In this type of market, confidence that prices will not fall makes investors “bullish“. Their profits will come when prices rise and exceed the value at which the assets were purchased.

There are no defined rules to classify a market as a bull market, however, there is a condition that must be met. To be in a bull market (in the world of cryptocurrencies), the prices of an asset or the entire market in general, must be on the rise for a prolonged period of time. 

To get an idea, what usually happens in the markets is a price jump in a cryptocurrency that lasts at most a couple of days. In a bull market the price rise would last a few months or even longer. We can say that the bull market has come to an end when an asset suffers a drop in price of more than 20%.

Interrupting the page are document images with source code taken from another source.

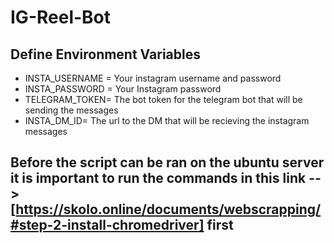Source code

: # IG-Reel-Bot

## Define Environment Variables 
- INSTA_USERNAME = Your instagram username and password
- INSTA_PASSWORD = Your Instagram password
- TELEGRAM_TOKEN= The bot token for the telegram bot that will be sending the messages
- INSTA_DM_ID= The url to the DM that will be recieving the instagram messages


## Before the script can be ran on the ubuntu server it is important to run the commands in this link --> [https://skolo.online/documents/webscrapping/#step-2-install-chromedriver] first 
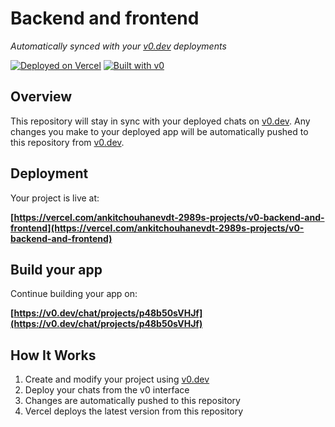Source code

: # Backend and frontend

*Automatically synced with your [v0.dev](https://v0.dev) deployments*

[![Deployed on Vercel](https://img.shields.io/badge/Deployed%20on-Vercel-black?style=for-the-badge&logo=vercel)](https://vercel.com/ankitchouhanevdt-2989s-projects/v0-backend-and-frontend)
[![Built with v0](https://img.shields.io/badge/Built%20with-v0.dev-black?style=for-the-badge)](https://v0.dev/chat/projects/p48b50sVHJf)

## Overview

This repository will stay in sync with your deployed chats on [v0.dev](https://v0.dev).
Any changes you make to your deployed app will be automatically pushed to this repository from [v0.dev](https://v0.dev).

## Deployment

Your project is live at:

**[https://vercel.com/ankitchouhanevdt-2989s-projects/v0-backend-and-frontend](https://vercel.com/ankitchouhanevdt-2989s-projects/v0-backend-and-frontend)**

## Build your app

Continue building your app on:

**[https://v0.dev/chat/projects/p48b50sVHJf](https://v0.dev/chat/projects/p48b50sVHJf)**

## How It Works

1. Create and modify your project using [v0.dev](https://v0.dev)
2. Deploy your chats from the v0 interface
3. Changes are automatically pushed to this repository
4. Vercel deploys the latest version from this repository
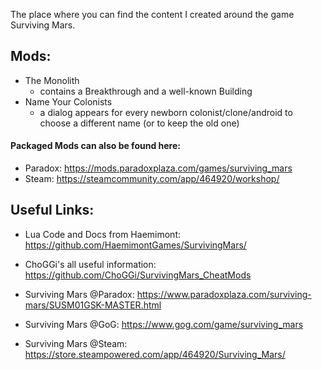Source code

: The place where you can find the content I created around the game Surviving Mars.

## Mods:
- The Monolith
    - contains a Breakthrough and a well-known Building
- Name Your Colonists
    - a dialog appears for every newborn colonist/clone/android to choose a different name (or to keep the old one) 

#### Packaged Mods can also be found here:
- Paradox: https://mods.paradoxplaza.com/games/surviving_mars
- Steam: https://steamcommunity.com/app/464920/workshop/


## Useful Links:
- Lua Code and Docs from Haemimont: https://github.com/HaemimontGames/SurvivingMars/
- ChoGGi's all useful information: https://github.com/ChoGGi/SurvivingMars_CheatMods

- Surviving Mars @Paradox: https://www.paradoxplaza.com/surviving-mars/SUSM01GSK-MASTER.html
- Surviving Mars @GoG: https://www.gog.com/game/surviving_mars
- Surviving Mars @Steam: https://store.steampowered.com/app/464920/Surviving_Mars/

On the other hand, there are the bulls. This type of inverter, although also represented by a strong and large animal, has different characteristics than the bulls.

What is a Bear Market?

When we talk about a Bear Market we are referring to a bear market. This is usually a market where assets struggle to maintain their price, but decline and the economy is in recession. As in the previous market, there are no rules that mark the limits of a bear market, but it is understood that it is when prices in cryptocurrencies (or any other asset) decrease and fall below 20%.

A Bear Market is characterized by the pessimistic attitude of investors considered “bears”. In this market, investors try to sell all their assets to others in the expectation that the price of those assets will fall considerably. When we hear the phrase “buy low and sell high” we are referring to bullish thinking as they are counting on prices to fall in order to be able to buy assets.

Price declines in a bear market can last for a few days or they can last for months or even years. Such declines are usually continuous.

In the bear market we can distinguish two classes:

  • Cyclical market. This usually does not last more than a couple of months.
  • On the other hand, there is the long-term bear market. This type of market can continue to decline for years or even decades.

It is common for many users to confuse rapid price declines with bear markets. These one-off declines are usually short periods with reduced selling activity from investors with bearish views. To understand if it is truly a bear market, we must look at the price history and not a sudden drop.


Differences between Bullish and Bearish

As we have already seen, both markets have many differences between them and act in totally different ways. We will now look at the most important differences:

  • The economic condition of the market. While bulls point to market prices rising, bears point to market prices falling. 
  • Market prevalence. Both markets can last for many, many years. However, the bull market generally prevails.
  • Investor behavior. Investors in a bear market act out of fear of market downturns and therefore tend to be less active. On the other hand, bull market investors are constantly looking for investment opportunities.